I am specifically concerned with the primary values of the Good and the Beautiful represented at the GrateVille event because it is these values that need to be bolstered, deemed convincingly significant, and actively lived out by culture-at-large, else the present state of affairs of our world will continue into oblivion.  The values of the world just don’t fit the conditions anymore; humans are irreversibly harming the Earth and each other, making it actually quite a ripe time for these values to shift.  It’s either adapt or die at this point.
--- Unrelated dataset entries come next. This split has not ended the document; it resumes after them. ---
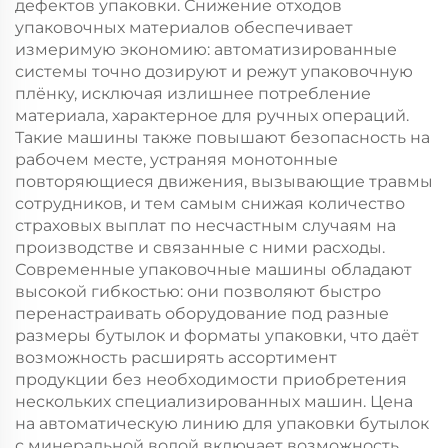
дефектов упаковки. Снижение отходов
упаковочных материалов обеспечивает
измеримую экономию: автоматизированные
системы точно дозируют и режут упаковочную
плёнку, исключая излишнее потребление
материала, характерное для ручных операций.
Такие машины также повышают безопасность на
рабочем месте, устраняя монотонные
повторяющиеся движения, вызывающие травмы
сотрудников, и тем самым снижая количество
страховых выплат по несчастным случаям на
производстве и связанные с ними расходы.
Современные упаковочные машины обладают
высокой гибкостью: они позволяют быстро
перенастраивать оборудование под разные
размеры бутылок и форматы упаковки, что даёт
возможность расширять ассортимент
продукции без необходимости приобретения
нескольких специализированных машин. Цена
на автоматическую линию для упаковки бутылок
с минеральной водой включает возможность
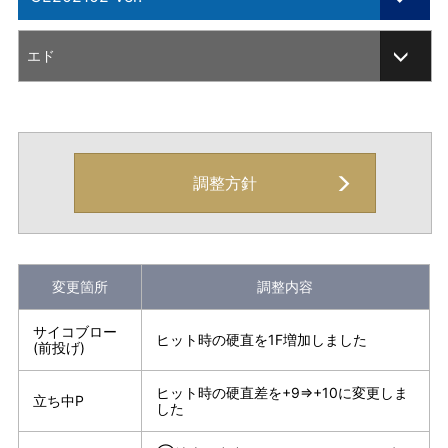
ARCADE EDITION
エド
201804 Ver.
201812 Ver.
CHAMPION EDITION
調整方針
CE202002 Ver.
CE202003 Ver.
変更箇所
調整内容
CE202102 Ver.
サイコブロー
CE202203 Ver.
ヒット時の硬直を1F増加しました
(前投げ)
CE202205 Ver.
ヒット時の硬直差を+9⇒+10に変更しま
立ち中P
した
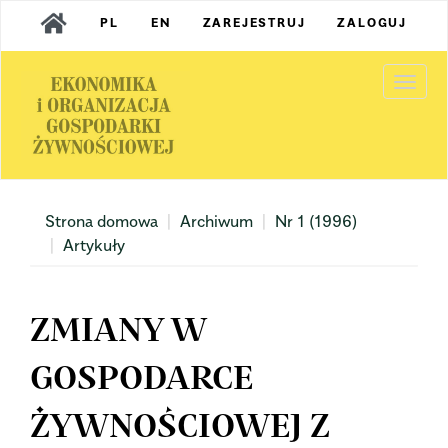
Main
PL
EN
ZAREJESTRUJ
ZALOGUJ
Navigation
Main
Content
Togg
Sidebar
navi
Strona domowa
Archiwum
Nr 1 (1996)
Artykuły
ZMIANY W
GOSPODARCE
ŻYWNOŚCIOWEJ Z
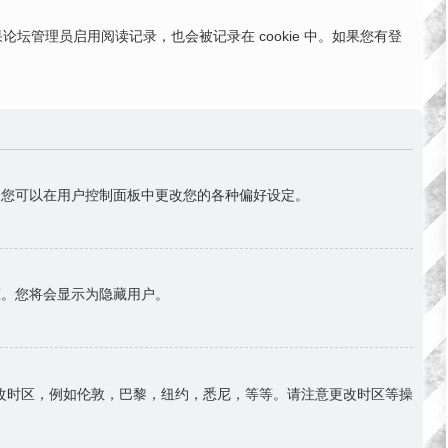
。如果论坛管理员启用阅读记录，也会被记录在 cookie 中。如果您有登
首)。您可以在用户控制面板中更改您的各种偏好设定。
态。您将会显示为隐藏用户。
改时区，例如伦敦，巴黎，纽约，悉尼，等等。请注意更改时区等操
Culture places too much emphasis on the True, as evidenced by our materialistic, atomistic mainstream worldview.  Truth isn’t intrinsically bad, but when it overextends its influence on the common psyche, pathology ensues. If evolution is just reduced to just one branch, the other two are crippled at expense of the whole.

I was witnessing the obvious presence and genuine expression of the Good and the Beautiful at the Grateville event and it gave me hope for the future- at least of the city of Louisville. It was a convincing display of values that will eventually become mainstream, thanks to the push of Eros.  I believe the power of The Dead comes from encouraging and embodying the values that accompany the leading edge of evolution, the values that society must adopt in order to survive.

GrateVille honored this truth. It was faithful to the tradition and it gave me the grandiose hope of continuation of the human race.   We Louisvillians could see the birth of a new culture- in our lifetime and in our city.